The last couple times I’ve talked to long-distance friends who ask, “What have you been up to?”, my answer has been along the lines of, “Not much, but in a good way?”
I started a project to copy over all of my old blog posts from living in Greece into a PDF so that I can print it and read about my adventures in book format. Reflecting upon who I used to be throws my current life into a starker contrast than I usually observe. On the one hand, I love that I used to process nearly every day through journaling – something I recommend to counselling clients but rarely do myself anymore! – and I was sharing all kinds of information that I learned about or was thinking about. It makes me wonder if I don’t consider things on that deeper level anymore.

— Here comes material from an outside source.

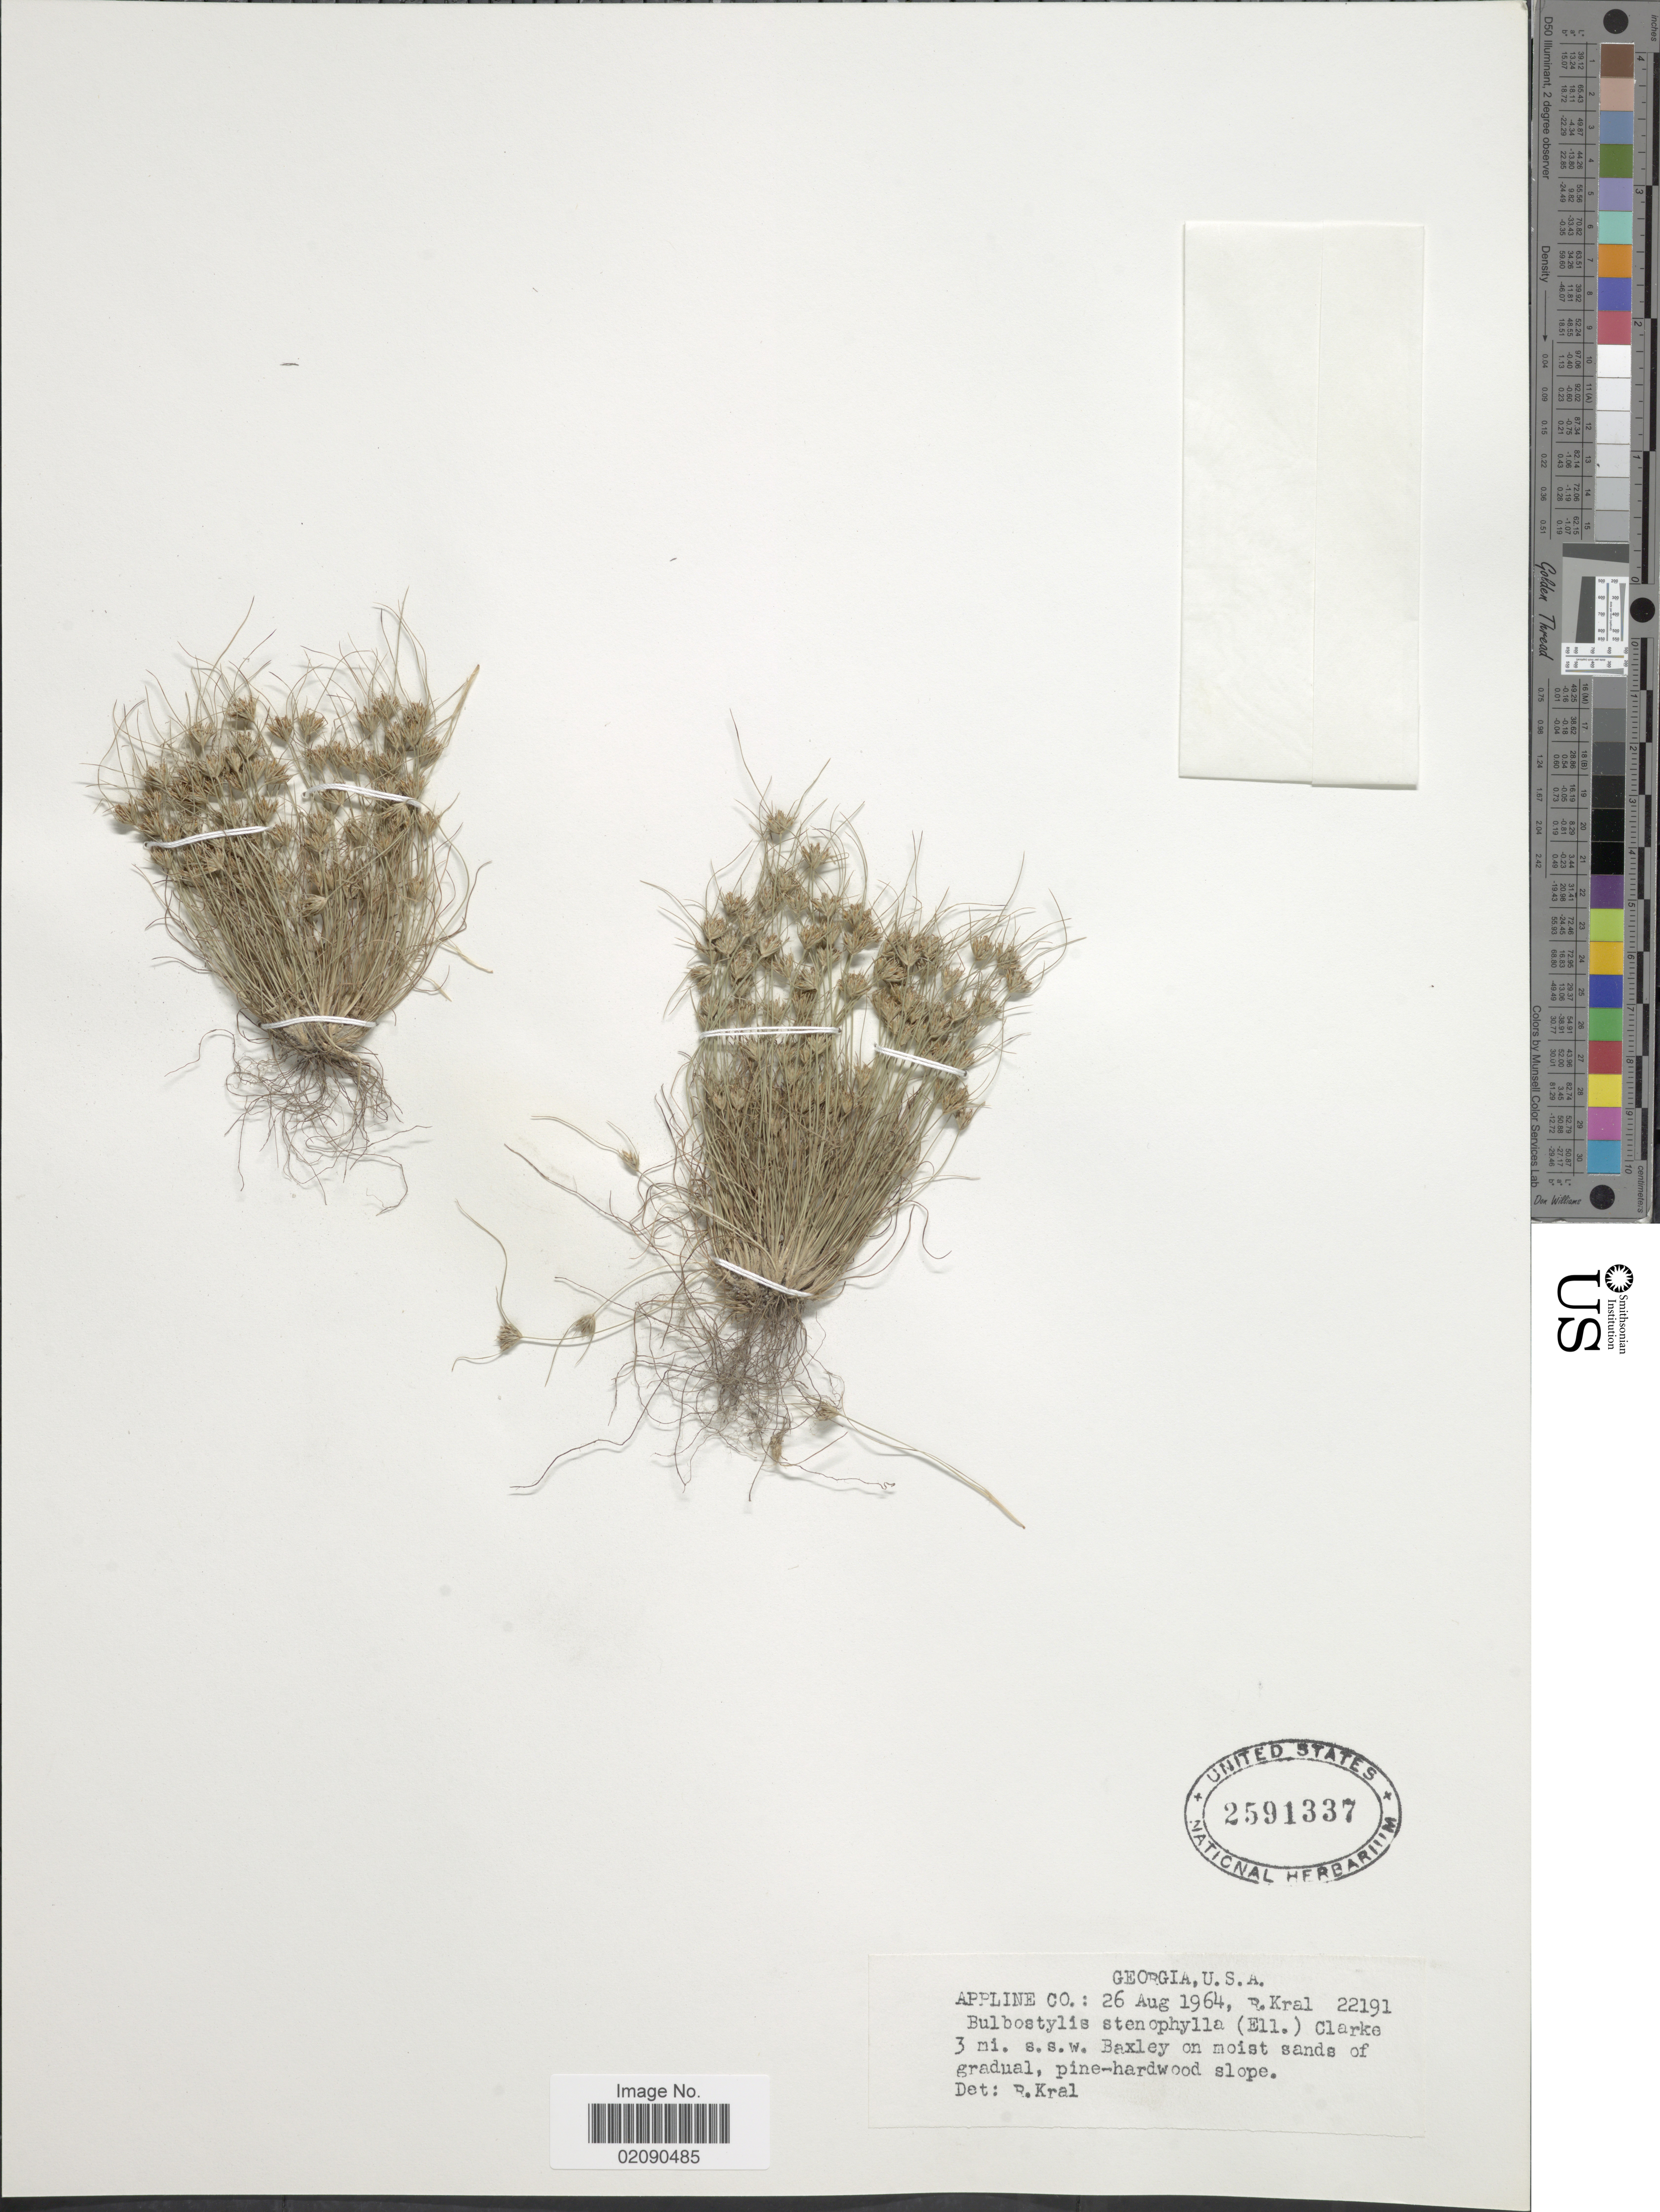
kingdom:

But also, maybe that’s okay?? My life used to be consumed with drive and ambition and the desire to DO MORE, BE MORE, PROVE YOURSELF. It was great for my 20s. There’s an aspect of that mindset that still feels magical to me. But now I’m 36, married, and I have a steady job with an appropriate paycheque (I could write 20,000 blog posts extolling the joy of being PAID A LIVING WAGE, holy cow, I went the majority of my working life without it like an innocent dummy). I’m a boring person now! And I have mixed feelings about that.
As I’m typing this in my bed, my 11-month-old kitten is attempting to give herself a bath but getting distracted by attacking her own feet. In the other room (this is an apartment in Vancouver, so there is just “the room I’m in and the other room”), my wife is playing multiplayer games on the computer while the eldest and best cat is sleeping in his cat cave. The sun is pretty much set. I spent the day driving to thrift stores in small towns outside of the city because I only had clients in the morning and I wanted to get out. I came home and read a book while walking in circles around our kitchen to get 10,000 steps.
This is my life! It is all rather mundane when written out in a paragraph like that. Tricia of a decade ago would have been appalled that this passed for a Good Day. But it super was. I made dinner for my wife, and we ate together while watching Adventure Time. I realized we were approaching not only our 1-year married anniversary but also our 5-years together anniversary, and we high-fived and congratulated ourselves on having properly made it. Before she could get up, I awkwardly tackled her/wouldn’t stop holding on to her, and then we play-fought and giggled before separating to our separate evening activities.
I feel the shift in me, where I’m no longer as concerned with the big Saving the World goals. I’m a counsellor, and I love my job and the varying levels of meaning that it provides to me. But I really find meaning in caring for my wife and my cats, in playing games with friends and attending birthday parties, in reading a good book and immediately picking up the next.